So, I am trying to recreate a contour plot similar to this one here: http://ompldr.org/vNXltcA . That image I got from a journal paper that describes a method for predicting the performance of a VAWT using a multiple streamtubes method. The paper can be found here http://prod.sandia.gov/techlib/access-control.cgi/1975/750431.pdf. Anywho, the image shows the results after he runs it through his code. I have re-written his code (since the code listing provided is written in ancient fortran) and am trying to verify my results with his.

I have (x,y,z) data where x = Y/R, y=Z/H, and z = U/Uinf. I've got the data organized in [nxd] matrices where n = number of x vals and d = number of y vals. As you can see, however, this does not form a uniform grid due to the shape of the test piece. Although I have the same number of x samples at every y location, these x values range in, er, ranges.
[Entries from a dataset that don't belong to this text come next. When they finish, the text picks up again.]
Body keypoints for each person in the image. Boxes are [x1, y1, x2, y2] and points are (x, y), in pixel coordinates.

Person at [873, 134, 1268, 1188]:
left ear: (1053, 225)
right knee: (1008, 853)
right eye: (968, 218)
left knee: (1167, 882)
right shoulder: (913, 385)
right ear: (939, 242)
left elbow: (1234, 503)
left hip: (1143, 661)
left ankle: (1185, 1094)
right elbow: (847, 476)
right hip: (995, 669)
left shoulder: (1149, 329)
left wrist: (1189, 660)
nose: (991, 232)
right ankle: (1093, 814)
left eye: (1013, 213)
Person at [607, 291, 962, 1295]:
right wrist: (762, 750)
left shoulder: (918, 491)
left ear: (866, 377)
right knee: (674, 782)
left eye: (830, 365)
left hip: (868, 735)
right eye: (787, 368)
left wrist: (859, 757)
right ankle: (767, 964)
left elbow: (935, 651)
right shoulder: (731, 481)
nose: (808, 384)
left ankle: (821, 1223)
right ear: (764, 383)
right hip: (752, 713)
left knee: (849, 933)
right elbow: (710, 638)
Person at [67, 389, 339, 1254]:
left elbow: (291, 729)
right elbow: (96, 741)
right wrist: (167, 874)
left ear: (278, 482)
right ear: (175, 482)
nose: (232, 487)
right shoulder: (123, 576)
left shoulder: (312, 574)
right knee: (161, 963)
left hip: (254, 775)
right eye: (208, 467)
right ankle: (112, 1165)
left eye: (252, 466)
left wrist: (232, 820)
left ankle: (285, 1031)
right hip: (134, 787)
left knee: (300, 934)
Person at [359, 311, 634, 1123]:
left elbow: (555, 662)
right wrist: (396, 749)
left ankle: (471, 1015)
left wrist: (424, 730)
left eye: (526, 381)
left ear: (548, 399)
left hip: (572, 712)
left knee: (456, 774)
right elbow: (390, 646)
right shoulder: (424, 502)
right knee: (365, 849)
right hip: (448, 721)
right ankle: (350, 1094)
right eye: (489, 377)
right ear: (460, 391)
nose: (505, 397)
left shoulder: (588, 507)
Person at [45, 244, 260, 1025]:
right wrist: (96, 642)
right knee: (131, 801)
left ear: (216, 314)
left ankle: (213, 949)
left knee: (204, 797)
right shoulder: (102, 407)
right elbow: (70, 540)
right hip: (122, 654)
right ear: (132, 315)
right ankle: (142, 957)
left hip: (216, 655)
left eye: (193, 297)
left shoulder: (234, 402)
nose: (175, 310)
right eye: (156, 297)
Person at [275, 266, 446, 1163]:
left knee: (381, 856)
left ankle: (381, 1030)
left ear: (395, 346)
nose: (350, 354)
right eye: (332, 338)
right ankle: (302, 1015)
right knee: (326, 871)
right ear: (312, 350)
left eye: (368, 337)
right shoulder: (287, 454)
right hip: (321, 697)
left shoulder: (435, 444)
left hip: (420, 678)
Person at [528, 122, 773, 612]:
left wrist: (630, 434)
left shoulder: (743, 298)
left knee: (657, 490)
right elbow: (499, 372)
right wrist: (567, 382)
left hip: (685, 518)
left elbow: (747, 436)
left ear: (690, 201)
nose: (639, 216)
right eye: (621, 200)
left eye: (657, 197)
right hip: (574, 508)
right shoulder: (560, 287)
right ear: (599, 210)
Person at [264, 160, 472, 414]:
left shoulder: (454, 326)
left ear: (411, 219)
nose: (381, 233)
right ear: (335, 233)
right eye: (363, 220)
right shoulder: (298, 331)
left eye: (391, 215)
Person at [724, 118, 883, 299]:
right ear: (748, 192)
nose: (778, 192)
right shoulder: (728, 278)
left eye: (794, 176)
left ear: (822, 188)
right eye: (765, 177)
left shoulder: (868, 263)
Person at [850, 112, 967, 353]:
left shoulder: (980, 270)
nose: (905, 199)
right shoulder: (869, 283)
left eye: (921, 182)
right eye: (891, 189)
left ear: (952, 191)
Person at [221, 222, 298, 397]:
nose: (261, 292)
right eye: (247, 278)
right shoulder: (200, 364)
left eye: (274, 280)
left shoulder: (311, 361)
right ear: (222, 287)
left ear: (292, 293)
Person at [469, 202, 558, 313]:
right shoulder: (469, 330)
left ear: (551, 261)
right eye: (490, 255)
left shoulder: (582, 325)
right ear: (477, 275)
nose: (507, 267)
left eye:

I am trying to use matplotlib.pyplot.contour (a python function) to plot these contours, but it requires the data do be given to it on a uniform mesh. ok then, that means I have to interpolate values...

http://docs.scipy.org/doc/scipy/referen ... olate.html This is what is available for me as far as interpolation goes. I do not have access to the griddata function. My question is: which of these interpolation methods makes the most sense to use and why? I have tried Rbf and got weird results, same with interp2d (which upon further reading also expects uniform sample points so I shouldn't be using it anyways). I've tried using the BivariatSpline function, but to no avail. I can't seem to grasp its proper syntax and the descriptions provided don't give me enough to go on. I'm hoping that someone with a little more knowledge about these interpolation methods can help shed some light on which direction I should take.